##### Source data #####

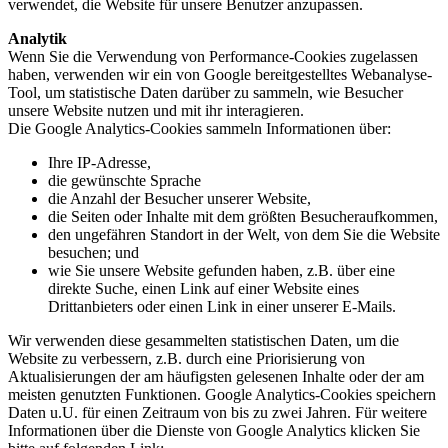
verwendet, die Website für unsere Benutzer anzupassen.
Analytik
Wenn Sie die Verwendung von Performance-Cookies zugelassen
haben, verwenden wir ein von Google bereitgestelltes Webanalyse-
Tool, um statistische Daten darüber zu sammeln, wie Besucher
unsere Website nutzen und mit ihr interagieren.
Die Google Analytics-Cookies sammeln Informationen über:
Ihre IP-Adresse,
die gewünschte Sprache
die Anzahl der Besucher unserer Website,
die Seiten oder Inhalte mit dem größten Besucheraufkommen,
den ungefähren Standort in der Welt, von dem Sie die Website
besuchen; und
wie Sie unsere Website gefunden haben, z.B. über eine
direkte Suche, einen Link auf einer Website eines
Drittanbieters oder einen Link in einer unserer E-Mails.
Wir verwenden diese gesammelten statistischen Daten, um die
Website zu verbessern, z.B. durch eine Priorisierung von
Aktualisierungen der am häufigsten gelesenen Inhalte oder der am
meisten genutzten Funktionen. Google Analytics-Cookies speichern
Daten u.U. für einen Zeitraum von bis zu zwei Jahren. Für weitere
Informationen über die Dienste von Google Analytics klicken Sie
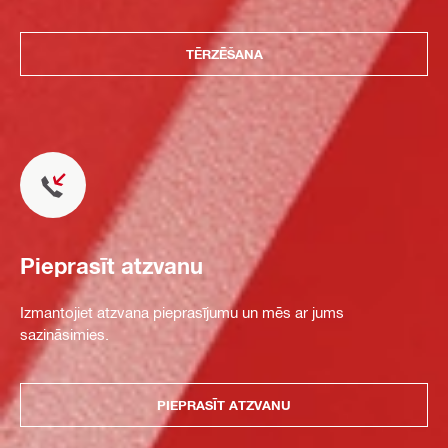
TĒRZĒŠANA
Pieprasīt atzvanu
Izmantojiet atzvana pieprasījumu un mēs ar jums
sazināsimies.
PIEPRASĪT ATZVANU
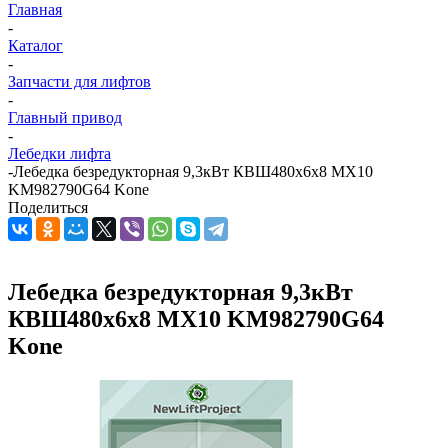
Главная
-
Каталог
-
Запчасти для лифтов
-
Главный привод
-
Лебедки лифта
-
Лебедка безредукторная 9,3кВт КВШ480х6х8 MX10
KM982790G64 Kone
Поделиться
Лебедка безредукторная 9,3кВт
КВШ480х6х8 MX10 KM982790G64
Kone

#####
##### Source data #####

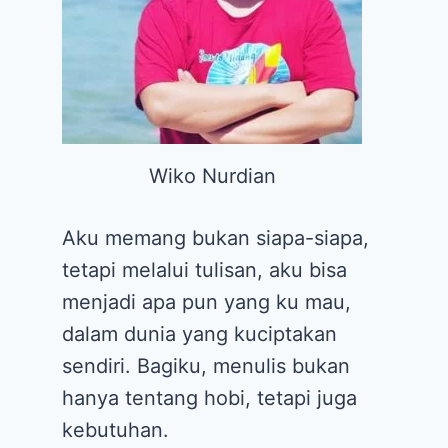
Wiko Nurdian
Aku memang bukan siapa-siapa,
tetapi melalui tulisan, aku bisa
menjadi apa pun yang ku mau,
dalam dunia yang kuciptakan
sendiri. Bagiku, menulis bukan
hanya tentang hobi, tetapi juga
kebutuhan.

#####

**Aim of the exercise**
Lines that contain the string "Link" should be copied from the material above.

**Response to this task**
direkte Suche, einen Link auf einer Website eines
Drittanbieters oder einen Link in einer unserer E-Mails.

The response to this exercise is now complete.